• **Work to complete**
The listing must be copied out in full and exactly; no images go with it.

• **Data for the task**
......

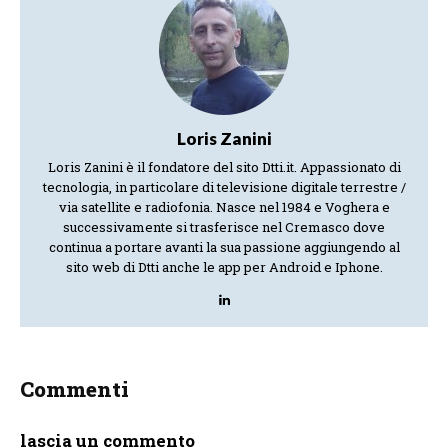
Loris Zanini
Loris Zanini è il fondatore del sito Dtti.it. Appassionato di
tecnologia, in particolare di televisione digitale terrestre /
via satellite e radiofonia. Nasce nel 1984 e Voghera e
successivamente si trasferisce nel Cremasco dove
continua a portare avanti la sua passione aggiungendo al
sito web di Dtti anche le app per Android e Iphone.
Commenti
lascia un commento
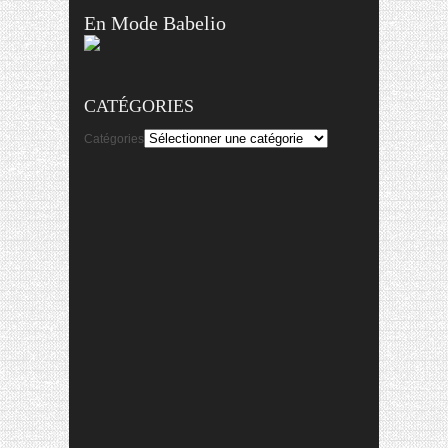
En Mode Babelio
CATÉGORIES
Catégories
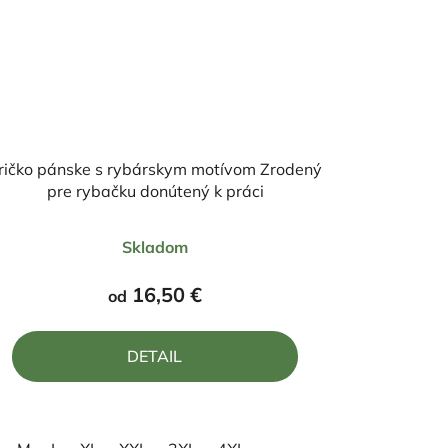
ričko pánske s rybárskym motívom Zrodený
pre rybačku donútený k práci
Priemerné
Skladom
hodnotenie
produktu
16,50 €
od
je
5,0
DETAIL
z
5
hviezdičiek.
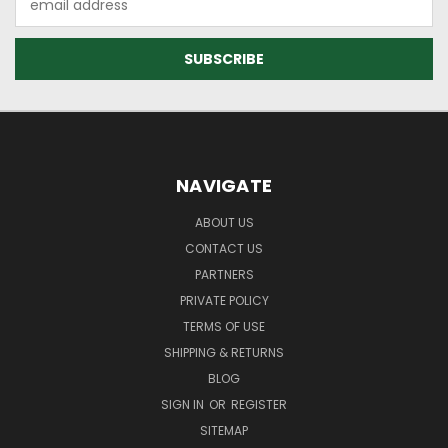
Address
NAVIGATE
ABOUT US
CONTACT US
PARTNERS
PRIVATE POLICY
TERMS OF USE
SHIPPING & RETURNS
BLOG
SIGN IN
OR
REGISTER
SITEMAP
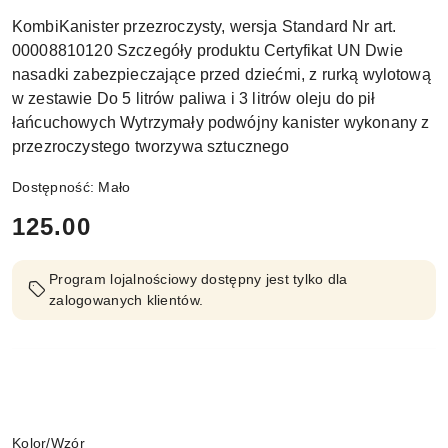
KombiKanister przezroczysty, wersja Standard Nr art.
00008810120 Szczegóły produktu Certyfikat UN Dwie
nasadki zabezpieczające przed dziećmi, z rurką wylotową
w zestawie Do 5 litrów paliwa i 3 litrów oleju do pił
łańcuchowych Wytrzymały podwójny kanister wykonany z
przezroczystego tworzywa sztucznego
Dostępność:
Mało
cena:
125.00
Program lojalnościowy dostępny jest tylko dla
zalogowanych klientów.
Wariant
Kolor/Wzór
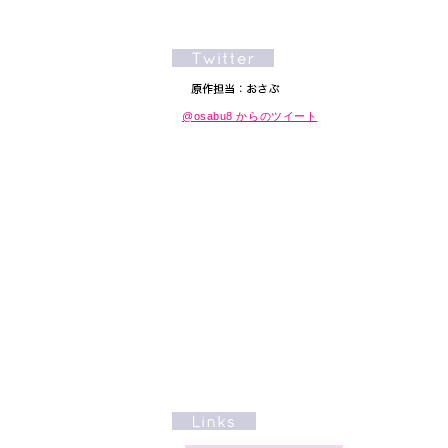
@osabu8 からのツイート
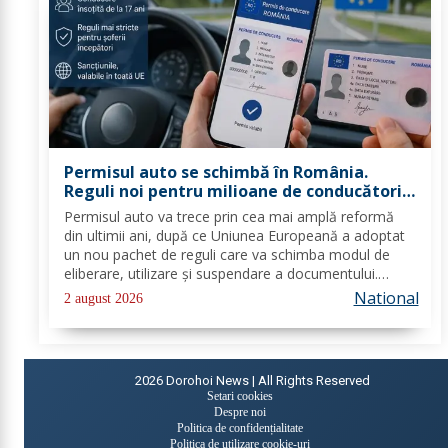
Permisul auto se schimbă în România.
Reguli noi pentru milioane de conducători
auto
Permisul auto va trece prin cea mai amplă reformă
din ultimii ani, după ce Uniunea Europeană a adoptat
un nou pachet de reguli care va schimba modul de
eliberare, utilizare și suspendare a documentului.
România va trebui să transpună noile prevederi în
National
2 august 2026
legislația națională până în 2028, iar cele...
2026
Dorohoi News | All Rights Reserved
Setari cookies
Despre noi
Politica de confidențialitate
Politica de utilizare cookie-uri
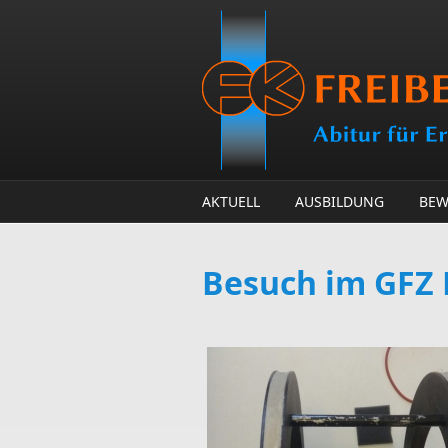
Direkt zum Inhalt
AKTUELL
AUSBILDUNG
BEW
Besuch im GFZ 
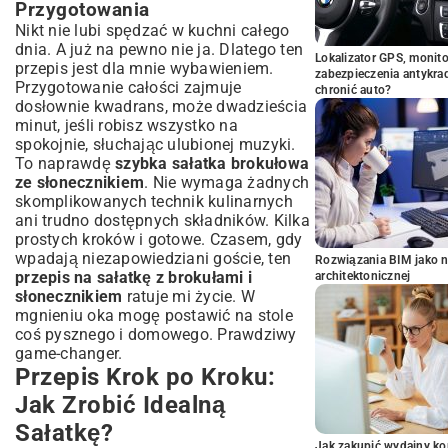
Przygotowania
Nikt nie lubi spędzać w kuchni całego
dnia. A już na pewno nie ja. Dlatego ten
Lokalizator GPS, monito
przepis jest dla mnie wybawieniem.
zabezpieczenia antykra
Przygotowanie całości zajmuje
chronić auto?
dosłownie kwadrans, może dwadzieścia
minut, jeśli robisz wszystko na
spokojnie, słuchając ulubionej muzyki.
To naprawdę
szybka sałatka brokułowa
ze słonecznikiem
. Nie wymaga żadnych
skomplikowanych technik kulinarnych
ani trudno dostępnych składników. Kilka
prostych kroków i gotowe. Czasem, gdy
wpadają niezapowiedziani goście, ten
Rozwiązania BIM jako n
przepis na sałatkę z brokułami i
architektonicznej
słonecznikiem
ratuje mi życie. W
mgnieniu oka mogę postawić na stole
coś pysznego i domowego. Prawdziwy
game-changer.
Przepis Krok po Kroku:
Jak Zrobić Idealną
Sałatkę?
Jak zakupić wydajny ko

......

• **Answer**
Loris Zanini
Loris Zanini è il fondatore del sito Dtti.it. Appassionato di
tecnologia, in particolare di televisione digitale terrestre /
via satellite e radiofonia. Nasce nel 1984 e Voghera e
successivamente si trasferisce nel Cremasco dove
continua a portare avanti la sua passione aggiungendo al
sito web di Dtti anche le app per Android e Iphone.
Commenti
lascia un commento
En Mode Babelio
CATÉGORIES
Catégories
ričko pánske s rybárskym motívom Zrodený
pre rybačku donútený k práci
Priemerné
Skladom
hodnotenie
produktu
16,50 €
od
je
5,0
DETAIL
z
5
hviezdičiek.
Address
NAVIGATE
ABOUT US
CONTACT US
PARTNERS
PRIVATE POLICY
TERMS OF USE
SHIPPING & RETURNS
BLOG
SIGN IN
OR
REGISTER
SITEMAP
KombiKanister przezroczysty, wersja Standard Nr art.
00008810120 Szczegóły produktu Certyfikat UN Dwie
nasadki zabezpieczające przed dziećmi, z rurką wylotową
w zestawie Do 5 litrów paliwa i 3 litrów oleju do pił
łańcuchowych Wytrzymały podwójny kanister wykonany z
przezroczystego tworzywa sztucznego
Dostępność:
Mało
cena:
125.00
Program lojalnościowy dostępny jest tylko dla
zalogowanych klientów.
Wariant
Kolor/Wzór
@osabu8 からのツイート
Permisul auto se schimbă în România.
Reguli noi pentru milioane de conducători
auto
Permisul auto va trece prin cea mai amplă reformă
din ultimii ani, după ce Uniunea Europeană a adoptat
un nou pachet de reguli care va schimba modul de
eliberare, utilizare și suspendare a documentului.
România va trebui să transpună noile prevederi în
National
2 august 2026
legislația națională până în 2028, iar cele...
2026
Dorohoi News | All Rights Reserved
Setari cookies
Despre noi
Politica de confidențialitate
Politica de utilizare cookie-uri
Direkt zum Inhalt
AKTUELL
AUSBILDUNG
BEW
Besuch im GFZ 
Przygotowania
Nikt nie lubi spędzać w kuchni całego
dnia. A już na pewno nie ja. Dlatego ten
Lokalizator GPS, monito
przepis jest dla mnie wybawieniem.
zabezpieczenia antykra
Przygotowanie całości zajmuje
chronić auto?
dosłownie kwadrans, może dwadzieścia
minut, jeśli robisz wszystko na
spokojnie, słuchając ulubionej muzyki.
To naprawdę
szybka sałatka brokułowa
ze słonecznikiem
. Nie wymaga żadnych
skomplikowanych technik kulinarnych
ani trudno dostępnych składników. Kilka
prostych kroków i gotowe. Czasem, gdy
wpadają niezapowiedziani goście, ten
Rozwiązania BIM jako n
przepis na sałatkę z brokułami i
architektonicznej
słonecznikiem
ratuje mi życie. W
mgnieniu oka mogę postawić na stole
coś pysznego i domowego. Prawdziwy
game-changer.
Przepis Krok po Kroku:
Jak Zrobić Idealną
Sałatkę?
Jak zakupić wydajny ko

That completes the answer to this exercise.